Dans la ville de Rennes, haut lieu de la gauche française dirigé sans interruption par le Parti Socialiste depuis 1977, les élections européennes de 2024 ont révélé un paradoxe politique étonnant. Voter pour la liste menée par Raphaël Glucksmann, figure de proue de la gauche, y était considéré par beaucoup comme un choix… de droite ! Un constat qui témoigne de la singularité de ce bastion progressiste.
Rennes, une ville ancrée à gauche
Capitale de la Bretagne, Rennes se distingue depuis des décennies par son attachement aux valeurs de solidarité et de justice sociale. Depuis la victoire d’Edmond Hervé en 1977, la mairie n’a plus quitté les mains du PS. Nathalie Appéré, maire actuelle, perpétue cet héritage. La ville se caractérise par un fort taux de participation aux scrutins et une vie politique locale dynamique.
Une gauche diversifiée et engagée
Le paysage politique rennais se compose de multiples sensibilités de gauche : socialistes, écologistes, communistes, insoumis… Cette diversité favorise les débats et l’émergence d’initiatives citoyennes. Les Rennais sont connus pour leur engagement militant et associatif, que ce soit pour défendre l’environnement, les droits sociaux ou l’éducation.
Ici, les gens sont de gauche.
– Un habitué du bar Les Trois Couleurs
Un vote Glucksmann vu comme un choix “de droite”

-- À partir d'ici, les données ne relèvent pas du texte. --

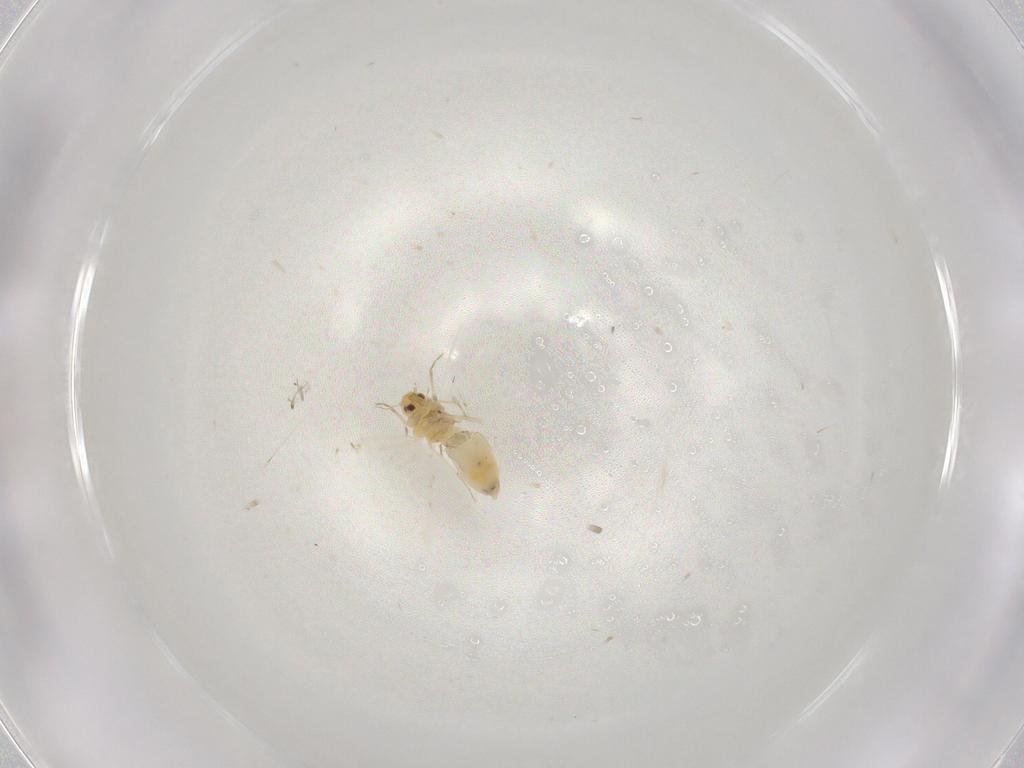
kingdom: Animalia
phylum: Arthropoda
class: Insecta
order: Hemiptera
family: Aleyrodidae
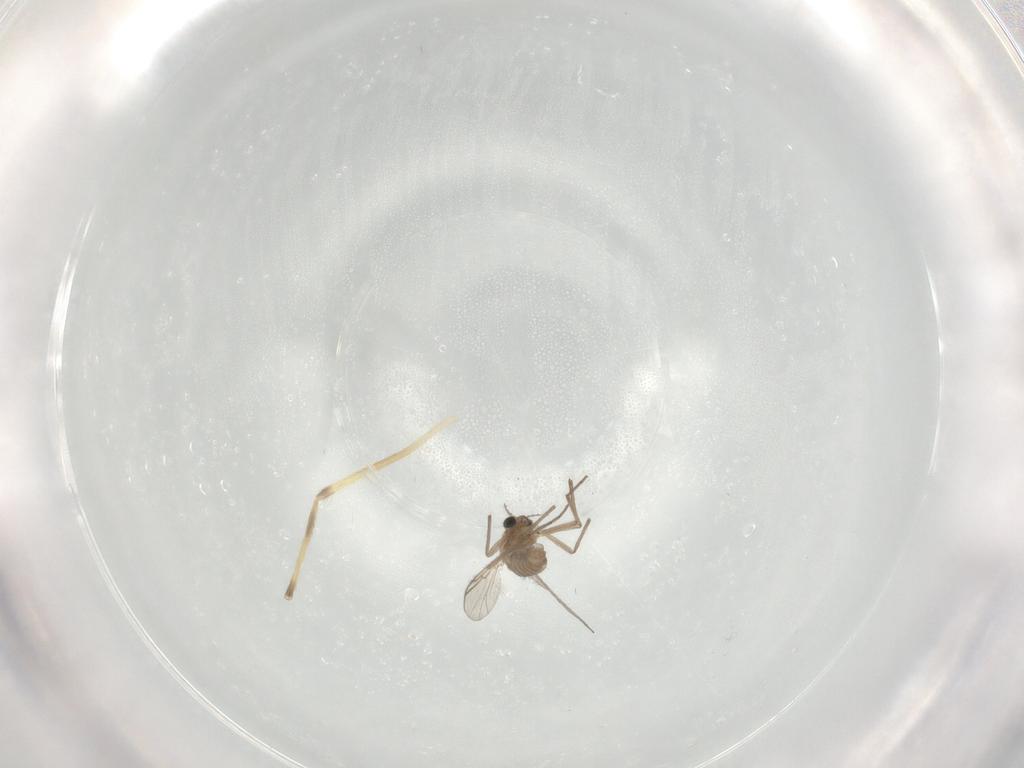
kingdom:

Pourtant, lors des européennes, le vote en faveur de la liste de Raphaël Glucksmann, incarnation d’une gauche modérée et pro-européenne, a été perçu par une partie des Rennais comme un virage vers le centre, voire la droite. Dans une ville habituée aux discours plus radicaux, soutenir Glucksmann était presque un acte de dissidence. Un phénomène révélateur des clivages qui traversent la gauche locale.
La droite peine à exister
Face à l’hégémonie de la gauche, la droite traditionnelle et le Rassemblement National peinent à s’implanter durablement. Leurs scores restent modestes, comme en témoigne la contre-performance du RN aux européennes (9,4%). Selon l’opposition, la mairie socialiste marginaliserait les voix dissidentes, une stratégie qui entretiendrait le statu quo politique.
L’exception rennaise, reflet d’une singularité bretonne ?
Le cas de Rennes interroge sur les spécificités de la culture politique bretonne. Terre de tradition catholique marquée par les luttes ouvrières et paysannes, la péninsule armoricaine a développé un rapport particulier au progressisme et au débat démocratique. Une identité régionale qui continue de façonner les comportements électoraux.
Vers un renouveau du paysage politique local ?
Si la gauche semble pour l’heure indéboulonnable à Rennes, rien n’est figé. L’émergence de nouvelles forces politiques, les mutations sociologiques et les enjeux contemporains (écologie, mondialisation…) sont autant de facteurs qui pourraient rebattre les cartes à l’avenir. Les prochains scrutins diront si la ville est prête à tourner la page de quatre décennies de domination socialiste.
Rennes et son rapport ambivalent au vote Glucksmann illustrent toute la complexité de la géographie électorale française. Un cas d’école passionnant pour comprendre les ressorts intimes de notre démocratie.